射出圧縮成形"3D TIMON-IPRESS"「スリーディータイモン・アイプレス」

射出圧縮成形は、薄肉成形やガラス代替による自動車の軽量化を実現する成形法として、環境問題への貢献が期待されています。「3D TIMON-IPRESS」では、射出圧縮成形による成形機の小型化や低歪み・低そり対策の実現を支援します。例えば図5のバンパーの事例では、通常の射出成形との圧力を比較し、型締力低減へのアプローチが可能となります。また、射出圧縮成形における収縮歪みやそり変形の低減や、光学部品の複屈折予測などが解析により実現できます。

説明図
図5 バンパーの事例

複合成形"3D TIMON-MULTIMOLD"「スリーディータイモン・マルチモールド」

説明図
図6 1次・2次成形品断面の時刻暦温度分布
(上図をクリックすると拡大図が表示されます)

主な機能としては、2色成形において、一次成形品との温度連成による溶融強度の検討、金型を2色目に移動する時の空気放冷を考慮した温度予測によるサイクルタイム検討、一次成形品の収縮歪を考慮したそり変形解析などがあげられます。

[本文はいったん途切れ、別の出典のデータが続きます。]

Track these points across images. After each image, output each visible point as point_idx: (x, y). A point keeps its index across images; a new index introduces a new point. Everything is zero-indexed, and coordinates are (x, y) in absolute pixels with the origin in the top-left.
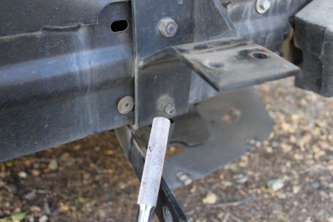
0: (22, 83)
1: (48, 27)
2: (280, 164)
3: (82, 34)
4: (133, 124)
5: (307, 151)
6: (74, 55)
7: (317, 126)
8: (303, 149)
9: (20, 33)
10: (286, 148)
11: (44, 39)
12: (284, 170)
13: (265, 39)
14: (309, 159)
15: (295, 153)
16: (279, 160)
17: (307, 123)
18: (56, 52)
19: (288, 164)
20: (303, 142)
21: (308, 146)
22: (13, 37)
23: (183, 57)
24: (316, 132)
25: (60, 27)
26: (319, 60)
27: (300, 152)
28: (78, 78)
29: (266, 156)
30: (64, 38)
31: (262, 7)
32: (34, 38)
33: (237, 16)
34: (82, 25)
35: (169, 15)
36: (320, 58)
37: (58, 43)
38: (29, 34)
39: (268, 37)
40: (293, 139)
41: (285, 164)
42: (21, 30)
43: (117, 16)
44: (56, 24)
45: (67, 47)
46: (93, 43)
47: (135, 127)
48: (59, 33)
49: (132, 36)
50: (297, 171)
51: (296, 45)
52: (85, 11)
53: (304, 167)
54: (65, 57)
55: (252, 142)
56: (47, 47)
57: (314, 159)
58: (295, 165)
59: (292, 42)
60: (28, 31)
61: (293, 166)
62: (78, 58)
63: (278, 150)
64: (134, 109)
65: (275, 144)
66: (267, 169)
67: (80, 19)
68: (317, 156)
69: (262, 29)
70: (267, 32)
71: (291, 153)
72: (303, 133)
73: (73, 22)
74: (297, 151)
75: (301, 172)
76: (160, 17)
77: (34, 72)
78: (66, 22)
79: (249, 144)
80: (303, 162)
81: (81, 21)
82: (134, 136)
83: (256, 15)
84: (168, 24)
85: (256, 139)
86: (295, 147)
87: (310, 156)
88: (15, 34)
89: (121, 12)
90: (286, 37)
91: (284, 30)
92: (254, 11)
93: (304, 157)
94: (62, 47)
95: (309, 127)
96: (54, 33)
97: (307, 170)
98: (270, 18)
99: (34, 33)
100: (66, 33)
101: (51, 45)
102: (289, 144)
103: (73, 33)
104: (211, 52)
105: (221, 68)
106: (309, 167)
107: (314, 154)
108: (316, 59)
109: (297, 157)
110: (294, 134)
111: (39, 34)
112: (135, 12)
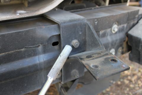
0: (16, 70)
1: (26, 47)
2: (124, 89)
3: (40, 48)
4: (62, 81)
5: (136, 83)
6: (37, 57)
7: (139, 71)
8: (134, 82)
9: (15, 50)
10: (127, 82)
11: (25, 51)
12: (126, 92)
13: (116, 43)
14: (136, 87)
15: (130, 84)
16: (123, 87)
17: (135, 70)
18: (30, 56)
19: (128, 89)
20: (134, 79)
21: (136, 81)
22: (13, 52)
23: (82, 62)
24: (139, 74)
25: (32, 47)
26: (139, 51)
27: (133, 84)
28: (39, 66)
29: (118, 86)
30: (33, 50)
31: (114, 31)
32: (21, 52)
33: (104, 35)
34: (41, 45)
35: (76, 38)
36: (139, 50)
37: (31, 52)
38: (19, 50)
39: (117, 42)
40: (129, 78)
41: (126, 89)
42: (16, 49)
43: (54, 40)
44: (30, 46)
45: (34, 53)
46: (45, 51)
47: (62, 83)
48: (31, 49)
49: (61, 47)
50: (132, 92)
51: (129, 44)
52: (42, 39)
53: (135, 91)
54: (34, 57)
55: (112, 82)
56: (26, 54)
57: (139, 87)
58: (131, 90)
59: (127, 43)
60: (18, 49)
61: (130, 90)
62: (39, 58)
63: (123, 83)
64: (61, 76)
65: (122, 80)
66: (119, 91)
67: (40, 43)
68: (140, 85)
69: (114, 39)
70: (117, 40)
71: (129, 84)
72: (134, 75)
73: (37, 44)
74: (131, 83)
75: (134, 93)
76: (72, 40)
77: (21, 65)
78: (34, 45)
79: (110, 83)
80: (134, 88)
81: (40, 44)
82: (62, 87)
83: (111, 34)
84: (75, 43)
85: (113, 80)
86: (130, 81)
87: (137, 85)
88: (14, 50)
89: (56, 39)
90: (124, 41)
91: (124, 38)
92: (111, 32)
93: (135, 86)
94: (32, 54)
95: (136, 72)
96: (29, 49)
97: (136, 92)
98: (118, 35)
99: (21, 50)
100: (34, 49)
101: (28, 53)
102: (128, 80)
103: (37, 48)
104: (93, 59)
105: (97, 68)
106: (137, 90)
107: (139, 84)
108: (137, 50)
109: (132, 86)
110: (130, 75)
111: (23, 50)
112: (62, 39)
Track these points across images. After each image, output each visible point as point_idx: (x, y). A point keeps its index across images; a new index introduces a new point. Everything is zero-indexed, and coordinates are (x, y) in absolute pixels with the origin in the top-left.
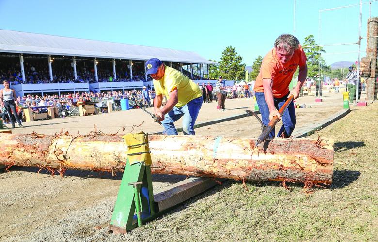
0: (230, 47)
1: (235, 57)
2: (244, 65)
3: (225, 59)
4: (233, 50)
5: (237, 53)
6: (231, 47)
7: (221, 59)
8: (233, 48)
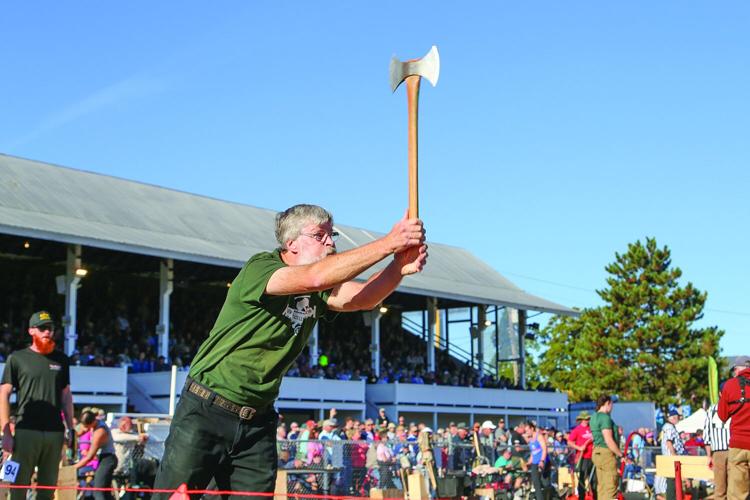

このモジュールを用いることによって、多色成形品の解析が可能となります。図6に二次成形品の温度が一次成形品へ伝わっている時系列結果を示します。

熱硬化樹脂成形"3D TIMON-RMOLD"「スリーディータイモン・アールモールド」

熱硬化性樹脂固有の硬化反応の進行に伴う粘度上昇を考慮し、複雑な樹脂封止工程での流動挙動から欠陥予測、最適構造や条件の明確化、試作期間短縮と欠陥発生防止によるコスト削減が検討できます。

IC封止用途や、絶縁部材・自動車用パワーユニットなど、昨今ご要望が高まっている熱硬化性樹脂成形品の解析ニーズにお応えします。図7にIC封止の充填パターンを示します。

説明図 説明図
図7 IC封止の充填パターン

最適化 システム"AMDESS for 3D TIMON"
「アムデスフォー・スリーディタイモン」

説明図 説明図
図8 ゲート位置の変更による型締め力最小化
(ご提供:株式会社くいんと様)

開発パートナーである株式会社くいんと様と共同開発しました最適化モジュールです。

3D TIMONをベースに「AMDESS」を活用して、図8のゲート位置による型締め力最小化や、図9の肉厚の変更によるそり変形最小化などの最適化を実現しました。従来の最適化システムのように、形状変更をCADに戻って実施せずに、解析の中で最適形状の予測が可能になります。

説明図
図9 ソリッド要素の寸法変更によるソリ最小化
(ご提供:株式会社くいんと様)
(上図をクリックすると拡大図が表示されます)

おわりに

プラスチック射出成形は、プラスチック製品や部品を大量生産するために適した技術として普及しました。そして、射出成形CAEはその製品や部品を短期間で高品質の成形品を量産する支援ツールとして普及してきました。繰り返しになりますが、すでに射出成形CAEは、ものづくりに不可欠な技術として定着しています。CAEの使いこなしの差が、そのまま企業の競争力の差になっています。

3D TIMONは、これからもお客様のニーズに応え現場で使えるCAEを目指していきます。